I want to migrate the editing to Notion.

I already subscribed to Notion, and the editing experience was superb, and Notion AI seemed neat. I started to plan the migration by listing my objectives. I wanted to edit in Notion, have a beautiful URL, support SSR, have a relatively good response time worldwide, and have a maximum budget of 30-50 dollars per month. The budget might seem significant for a static content website, but I could count that as an engineering experiment cost, so all is well.

I then went to the drawing board and devised several alternatives. I considered calling the Notion API directly from the client using Next.js or Remix.js, but the Notion API is limited to 1-2 API calls per second. Because the previous one was impossible, I considered using a layer between the client side and Notion. I planned to create it using Clojure as a lab. However, I stopped myself and looked back. Are there readily available solutions that give me difficulty competing in the budget department?

Enter Super

Then I found Super (super.so) and several options and decided to use Super instead of rolling my solution.

Why did I choose Super? It fits the bill; my data is in Notion, enabling me to use Notion AI and API. The setup is easy, and the website customization process is relatively smooth. It relieves me from creating my solution of writing platform in a hurry, gives me time to focus on writing and creating other products, and allows me to have all of the above for 16 USD per month (12 USD if you subscribe yearly).

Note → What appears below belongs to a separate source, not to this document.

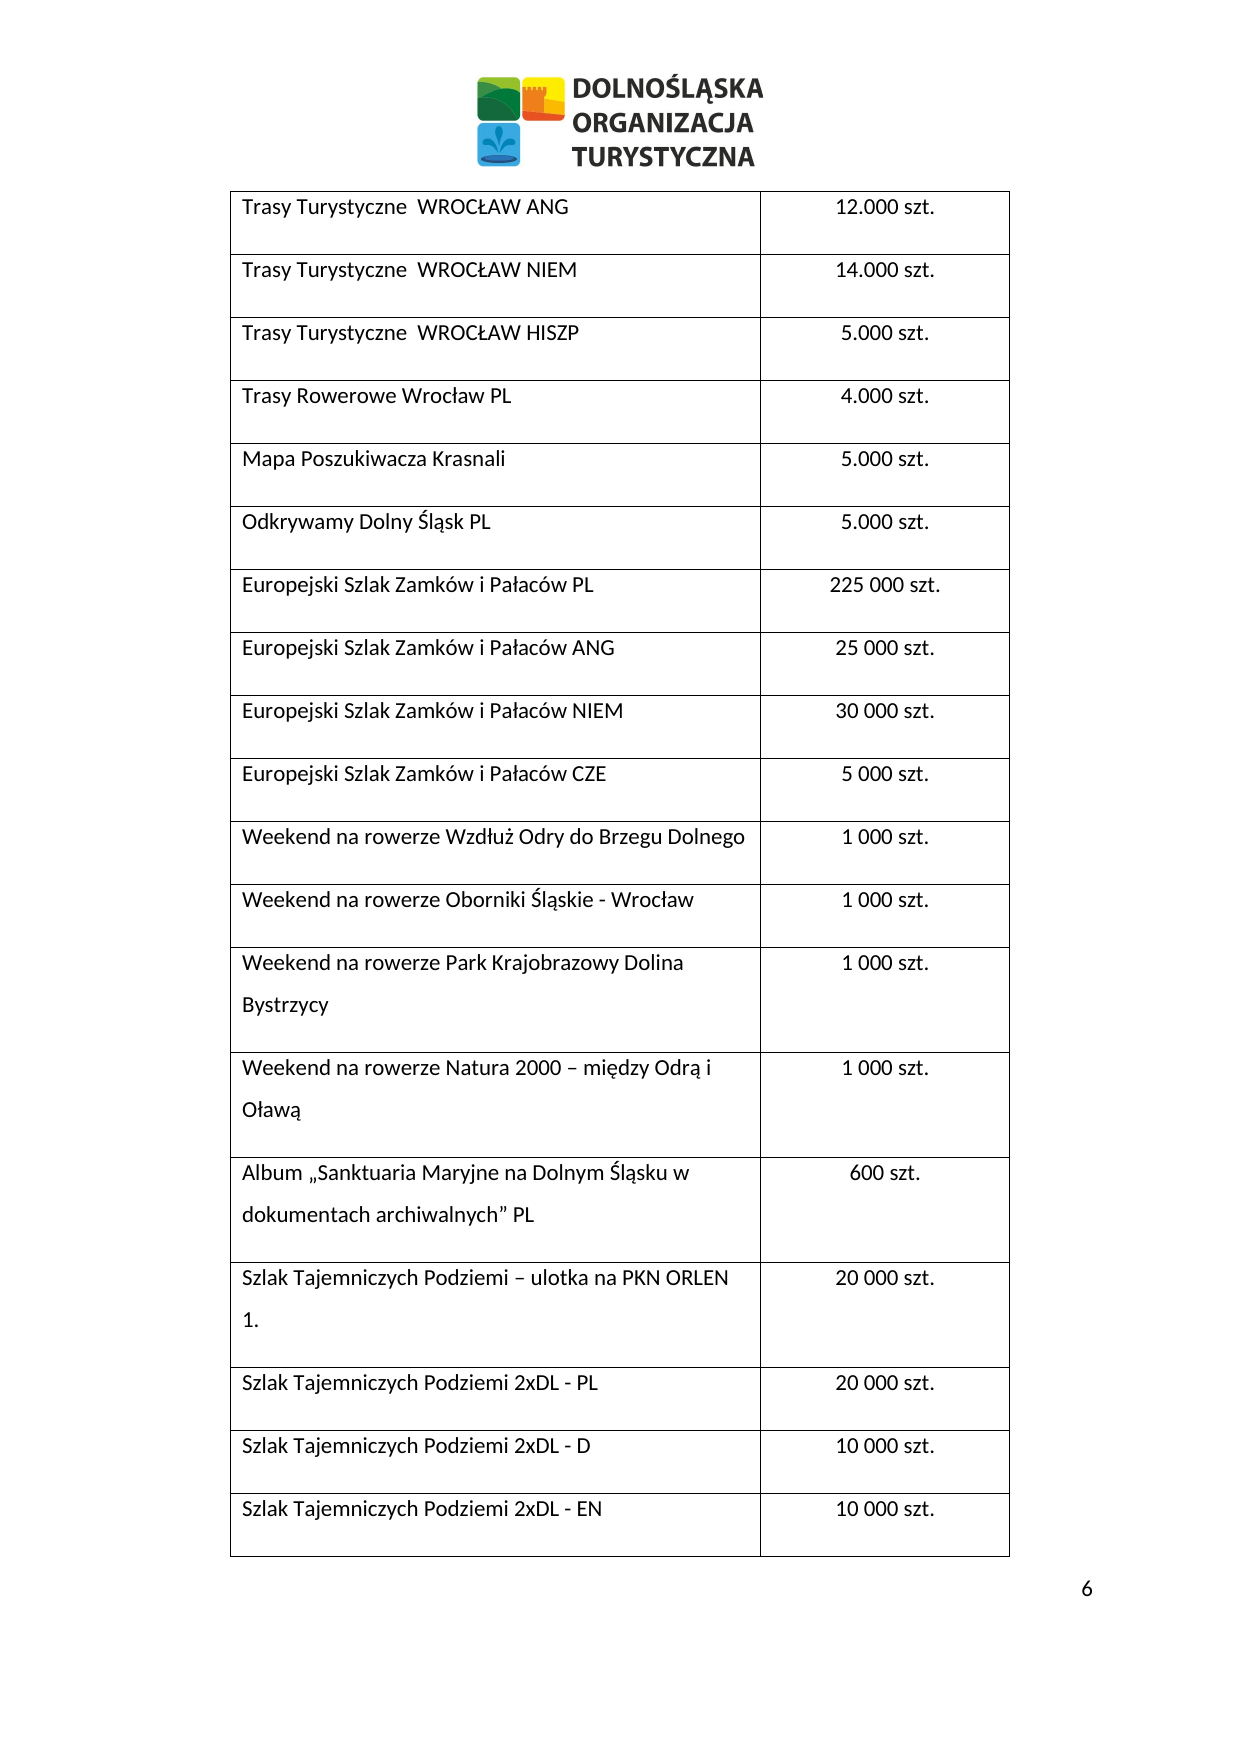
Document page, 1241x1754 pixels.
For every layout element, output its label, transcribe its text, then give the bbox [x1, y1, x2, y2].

The migration process was smooth, and I did it in under 1 hour, including setting up Google Analytics and Search Console. Even though it has limitations on its bad code block in dark mode and not supporting the mermaid code block as in the Notion, it is still acceptable. I still want to roll my solution to this problem to fully customize my website (e.g., double linking like LogSeq, e.t.c.). But so far, I am happy with the migration and recommend anyone who wants to write in Notion and create a website using it to try Super and examine whether it is an acceptable solution for you.